Gemäß Art. 10 Abs. 1 Z 1 B -VG ist die Gesetzgebung und die Vollziehung in
Angelegenheiten der Bundesverfassung Bundessache. Zu den Angelegenheiten der
Bundesverfassung zählen jedenfalls auch die Grundrechte, wie sie beispielsweise im
Staatsgrundgesetz über die allgemeinen Rechte der Staatsbürger, RGBl. Nr. 142/1867,
festgelegt sind. So sieht Art. 3 Abs. 1 StGG vor, daß die öffentlichen Ämter für alle
Staatsbürger gleich zugänglich sind.
Durch die Übergangsbestimmung des Art. II Abs. 3 des gegenständlichen NÖ
Landesverfassungsgesetzes erfolgt jedoch eindeutig ein verfassungswidriger Eingriff in
das in Art. 3 Abs. 1 StGG gewährleistete Grundrecht und somit auch in die
Kompetenzen des Bundes.
Die gleiche Zugänglichkeit für alle Staatsbürger zu dem neugeschaffenen Amt des
Landesrechnungshofdirektors wird nämlich durch die landesverfassungsgesetzlich
statuierte Bestellung des bisherigen Kontrollamtsvorstandes, der früher als Büroleiter des
Landeshauptmannes Mag. Ludwig tätig war, zum Landesrechnungshofdirektor vorerst
für die Dauer von sechs Jahren ausgeschlossen. Dazu ist noch zu bemerken, daß der
neugeschaffene Landesrechnungshof mit dem bisherigen Landeskontrollamt auf Grund
der äußerst unterschiedlichen Qualität seiner Aufgaben nicht mehr vergleichbar ist und
daher auch die Leitung der neuen Institutionen eine andere Qualität aufweist.
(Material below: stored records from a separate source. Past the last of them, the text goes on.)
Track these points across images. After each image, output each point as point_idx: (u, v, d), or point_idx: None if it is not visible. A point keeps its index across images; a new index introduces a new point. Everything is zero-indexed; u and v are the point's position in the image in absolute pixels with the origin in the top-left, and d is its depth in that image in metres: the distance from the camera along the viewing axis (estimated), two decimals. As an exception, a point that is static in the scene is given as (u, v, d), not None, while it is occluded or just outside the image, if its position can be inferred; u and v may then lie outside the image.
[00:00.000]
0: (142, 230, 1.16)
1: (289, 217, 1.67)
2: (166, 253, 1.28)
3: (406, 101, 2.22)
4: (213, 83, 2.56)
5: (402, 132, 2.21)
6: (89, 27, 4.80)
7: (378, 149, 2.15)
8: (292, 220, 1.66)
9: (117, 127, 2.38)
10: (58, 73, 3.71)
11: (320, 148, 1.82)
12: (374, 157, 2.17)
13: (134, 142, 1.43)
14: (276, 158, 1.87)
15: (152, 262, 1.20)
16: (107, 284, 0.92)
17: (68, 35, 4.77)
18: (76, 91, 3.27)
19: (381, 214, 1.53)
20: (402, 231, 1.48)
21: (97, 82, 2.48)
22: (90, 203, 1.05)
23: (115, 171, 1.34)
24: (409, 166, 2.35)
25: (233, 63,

Nebenbei sei bemerkt, daß die genannte Bestimmung auch gegen alle Bemühungen
verstößt, die Bestellung öffentlicher Funktionäre transparenter zu gestalten, wie dies
etwa auch von der Bundesregierung mit dem jüngst beschlossenen
Steilenbesetzungsgesetz, BGBl. I Nr.26/1998,
versucht wurde.
Nach Art. 98 Abs. 2 B -VG kann die Bundesregierung wegen Gefährdung von
Bundesinteressen gegen den Gesetzesbeschluß eines Landtages binnen achte Wochen
von dem Tag, an dem der Gesetzesbeschluß beim Bundeskanzleramt eingelangt ist,
einen mit Gründen versehenen Einspruch erheben.
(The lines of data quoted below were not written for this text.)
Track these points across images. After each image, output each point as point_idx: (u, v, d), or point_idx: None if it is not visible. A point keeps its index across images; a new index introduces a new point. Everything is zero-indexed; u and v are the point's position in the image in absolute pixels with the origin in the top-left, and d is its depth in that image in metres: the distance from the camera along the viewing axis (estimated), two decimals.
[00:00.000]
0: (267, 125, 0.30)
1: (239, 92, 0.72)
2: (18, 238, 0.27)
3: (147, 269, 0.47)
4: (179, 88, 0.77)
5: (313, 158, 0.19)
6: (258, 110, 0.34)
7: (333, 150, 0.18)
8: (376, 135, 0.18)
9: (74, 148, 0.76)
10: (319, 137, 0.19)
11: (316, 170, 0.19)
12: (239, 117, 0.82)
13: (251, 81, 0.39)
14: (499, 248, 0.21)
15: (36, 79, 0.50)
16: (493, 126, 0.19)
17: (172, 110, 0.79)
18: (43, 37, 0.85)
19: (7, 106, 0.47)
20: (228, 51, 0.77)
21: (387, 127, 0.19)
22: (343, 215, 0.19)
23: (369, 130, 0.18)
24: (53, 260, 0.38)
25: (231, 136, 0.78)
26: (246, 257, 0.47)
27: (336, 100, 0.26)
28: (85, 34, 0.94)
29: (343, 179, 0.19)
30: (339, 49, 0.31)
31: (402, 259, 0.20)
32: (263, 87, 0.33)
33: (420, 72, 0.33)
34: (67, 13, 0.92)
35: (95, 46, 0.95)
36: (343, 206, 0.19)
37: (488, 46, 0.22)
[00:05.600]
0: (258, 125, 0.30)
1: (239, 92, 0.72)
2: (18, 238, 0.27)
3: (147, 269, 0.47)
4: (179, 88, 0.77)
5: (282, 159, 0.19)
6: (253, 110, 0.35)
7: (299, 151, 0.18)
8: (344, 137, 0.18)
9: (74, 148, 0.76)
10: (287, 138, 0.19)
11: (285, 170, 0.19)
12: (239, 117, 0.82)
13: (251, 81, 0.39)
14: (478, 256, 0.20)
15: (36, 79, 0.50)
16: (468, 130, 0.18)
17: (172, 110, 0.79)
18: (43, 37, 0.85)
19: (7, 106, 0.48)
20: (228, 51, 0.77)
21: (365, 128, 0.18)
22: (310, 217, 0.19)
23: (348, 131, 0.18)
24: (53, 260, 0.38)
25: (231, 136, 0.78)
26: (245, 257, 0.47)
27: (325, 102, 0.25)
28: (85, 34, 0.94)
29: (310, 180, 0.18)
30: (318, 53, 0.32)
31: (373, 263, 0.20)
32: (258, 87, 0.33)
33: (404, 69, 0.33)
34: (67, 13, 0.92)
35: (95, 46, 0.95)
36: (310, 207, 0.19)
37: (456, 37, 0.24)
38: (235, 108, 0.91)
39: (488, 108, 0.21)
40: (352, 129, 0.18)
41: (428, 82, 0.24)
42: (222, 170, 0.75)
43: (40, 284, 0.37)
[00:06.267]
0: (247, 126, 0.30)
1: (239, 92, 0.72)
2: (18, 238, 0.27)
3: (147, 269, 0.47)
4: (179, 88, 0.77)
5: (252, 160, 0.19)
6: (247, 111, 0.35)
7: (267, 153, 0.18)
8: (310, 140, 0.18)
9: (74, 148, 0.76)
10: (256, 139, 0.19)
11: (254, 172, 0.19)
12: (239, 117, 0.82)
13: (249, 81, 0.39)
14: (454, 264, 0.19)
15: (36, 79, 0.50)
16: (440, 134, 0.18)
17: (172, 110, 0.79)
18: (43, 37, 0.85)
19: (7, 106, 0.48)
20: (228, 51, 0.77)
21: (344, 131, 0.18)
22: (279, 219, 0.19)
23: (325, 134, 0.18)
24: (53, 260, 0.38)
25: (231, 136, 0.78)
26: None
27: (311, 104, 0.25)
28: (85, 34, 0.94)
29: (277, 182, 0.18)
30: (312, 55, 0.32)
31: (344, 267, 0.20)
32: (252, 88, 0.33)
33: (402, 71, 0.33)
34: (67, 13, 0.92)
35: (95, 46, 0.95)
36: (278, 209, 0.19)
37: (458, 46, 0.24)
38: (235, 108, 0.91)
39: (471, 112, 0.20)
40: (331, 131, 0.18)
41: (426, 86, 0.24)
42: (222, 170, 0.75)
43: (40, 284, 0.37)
Da durch die mangelnde Unabhängigkeit des neugeschaffenen Landesrechnungshofes
und den vom Land Niederösterreich beabsichtigten Eingriff in Bundeskompetenzen die
Bundesinteressen massiv gefährdet werden, ist die Erhebung eines Einspruches der
Bundesregierung dringend geboten.
Die unterfertigten Abgeordneten richten daher an die Bundesregierung nachstehenden
ENTSCHLIESSUNGSANTRAG
Der Nationalrat wolle beschließen:
Die Bundesregierung wird ersucht, gegen den Beschluß des NÖ Landtages vom 7. Mai
1998, betreffend das Verfassungsgesetz - Änderung der NÖ Landesverfassung 1979,
LtG 1/A - 1, gemäß Art. 98 Abs. 2 B -VG wegen Gefährdung von Bundesinteressen einen
Einspruch zu erheben.
Es wird ersucht, den Antrag dem Verfassungsausschuß zur Beratung zuzuweisen.